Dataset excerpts
──────

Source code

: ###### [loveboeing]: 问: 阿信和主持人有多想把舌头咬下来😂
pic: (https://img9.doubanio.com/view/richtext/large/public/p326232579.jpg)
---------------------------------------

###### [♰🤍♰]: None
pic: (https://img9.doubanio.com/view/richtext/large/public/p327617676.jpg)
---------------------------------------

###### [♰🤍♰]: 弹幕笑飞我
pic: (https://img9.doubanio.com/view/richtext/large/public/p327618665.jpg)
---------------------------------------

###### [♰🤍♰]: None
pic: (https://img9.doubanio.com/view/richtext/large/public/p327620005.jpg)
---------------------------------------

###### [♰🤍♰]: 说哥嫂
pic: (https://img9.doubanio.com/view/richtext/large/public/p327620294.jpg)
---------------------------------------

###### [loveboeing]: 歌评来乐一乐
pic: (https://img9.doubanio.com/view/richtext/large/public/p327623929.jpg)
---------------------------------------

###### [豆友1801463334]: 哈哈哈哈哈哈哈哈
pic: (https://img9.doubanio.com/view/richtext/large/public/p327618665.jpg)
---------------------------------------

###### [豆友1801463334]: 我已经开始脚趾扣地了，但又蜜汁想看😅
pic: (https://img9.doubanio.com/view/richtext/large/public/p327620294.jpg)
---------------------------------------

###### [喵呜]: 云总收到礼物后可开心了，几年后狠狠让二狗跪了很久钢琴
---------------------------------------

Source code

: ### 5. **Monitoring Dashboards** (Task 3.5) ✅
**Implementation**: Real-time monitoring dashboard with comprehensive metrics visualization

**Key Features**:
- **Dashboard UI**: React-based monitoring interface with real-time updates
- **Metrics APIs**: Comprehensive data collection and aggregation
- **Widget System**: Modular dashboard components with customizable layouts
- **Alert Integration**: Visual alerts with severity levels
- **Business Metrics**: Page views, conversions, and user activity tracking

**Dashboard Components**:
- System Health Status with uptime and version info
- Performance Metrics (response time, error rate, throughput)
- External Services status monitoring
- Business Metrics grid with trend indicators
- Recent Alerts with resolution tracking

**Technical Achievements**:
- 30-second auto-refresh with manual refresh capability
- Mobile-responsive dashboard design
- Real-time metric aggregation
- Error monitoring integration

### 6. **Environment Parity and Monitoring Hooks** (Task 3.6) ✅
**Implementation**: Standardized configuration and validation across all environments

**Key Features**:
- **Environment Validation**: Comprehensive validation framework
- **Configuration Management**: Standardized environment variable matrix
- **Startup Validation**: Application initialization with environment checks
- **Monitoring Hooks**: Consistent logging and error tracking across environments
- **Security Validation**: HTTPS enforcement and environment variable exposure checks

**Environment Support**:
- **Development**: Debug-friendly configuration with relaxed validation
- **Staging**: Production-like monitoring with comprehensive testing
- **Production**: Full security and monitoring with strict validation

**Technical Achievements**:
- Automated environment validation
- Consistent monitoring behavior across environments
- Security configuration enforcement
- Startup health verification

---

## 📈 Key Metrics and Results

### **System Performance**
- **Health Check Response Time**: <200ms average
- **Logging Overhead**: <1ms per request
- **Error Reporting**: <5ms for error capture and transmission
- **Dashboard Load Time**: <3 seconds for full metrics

──────

> _YOUR GOAL_:
From the first line to the last, retype the records exactly.

> _EXERCISE OUTPUT_:
Source code

: ###### [loveboeing]: 问: 阿信和主持人有多想把舌头咬下来😂
pic: (https://img9.doubanio.com/view/richtext/large/public/p326232579.jpg)
---------------------------------------

###### [♰🤍♰]: None
pic: (https://img9.doubanio.com/view/richtext/large/public/p327617676.jpg)
---------------------------------------

###### [♰🤍♰]: 弹幕笑飞我
pic: (https://img9.doubanio.com/view/richtext/large/public/p327618665.jpg)
---------------------------------------

###### [♰🤍♰]: None
pic: (https://img9.doubanio.com/view/richtext/large/public/p327620005.jpg)
---------------------------------------

###### [♰🤍♰]: 说哥嫂
pic: (https://img9.doubanio.com/view/richtext/large/public/p327620294.jpg)
---------------------------------------

###### [loveboeing]: 歌评来乐一乐
pic: (https://img9.doubanio.com/view/richtext/large/public/p327623929.jpg)
---------------------------------------

###### [豆友1801463334]: 哈哈哈哈哈哈哈哈
pic: (https://img9.doubanio.com/view/richtext/large/public/p327618665.jpg)
---------------------------------------

###### [豆友1801463334]: 我已经开始脚趾扣地了，但又蜜汁想看😅
pic: (https://img9.doubanio.com/view/richtext/large/public/p327620294.jpg)
---------------------------------------

###### [喵呜]: 云总收到礼物后可开心了，几年后狠狠让二狗跪了很久钢琴
---------------------------------------

Source code

: ### 5. **Monitoring Dashboards** (Task 3.5) ✅
**Implementation**: Real-time monitoring dashboard with comprehensive metrics visualization

**Key Features**:
- **Dashboard UI**: React-based monitoring interface with real-time updates
- **Metrics APIs**: Comprehensive data collection and aggregation
- **Widget System**: Modular dashboard components with customizable layouts
- **Alert Integration**: Visual alerts with severity levels
- **Business Metrics**: Page views, conversions, and user activity tracking

**Dashboard Components**:
- System Health Status with uptime and version info
- Performance Metrics (response time, error rate, throughput)
- External Services status monitoring
- Business Metrics grid with trend indicators
- Recent Alerts with resolution tracking

**Technical Achievements**:
- 30-second auto-refresh with manual refresh capability
- Mobile-responsive dashboard design
- Real-time metric aggregation
- Error monitoring integration

### 6. **Environment Parity and Monitoring Hooks** (Task 3.6) ✅
**Implementation**: Standardized configuration and validation across all environments

**Key Features**:
- **Environment Validation**: Comprehensive validation framework
- **Configuration Management**: Standardized environment variable matrix
- **Startup Validation**: Application initialization with environment checks
- **Monitoring Hooks**: Consistent logging and error tracking across environments
- **Security Validation**: HTTPS enforcement and environment variable exposure checks

**Environment Support**:
- **Development**: Debug-friendly configuration with relaxed validation
- **Staging**: Production-like monitoring with comprehensive testing
- **Production**: Full security and monitoring with strict validation

**Technical Achievements**:
- Automated environment validation
- Consistent monitoring behavior across environments
- Security configuration enforcement
- Startup health verification

---

## 📈 Key Metrics and Results

### **System Performance**
- **Health Check Response Time**: <200ms average
- **Logging Overhead**: <1ms per request
- **Error Reporting**: <5ms for error capture and transmission
- **Dashboard Load Time**: <3 seconds for full metrics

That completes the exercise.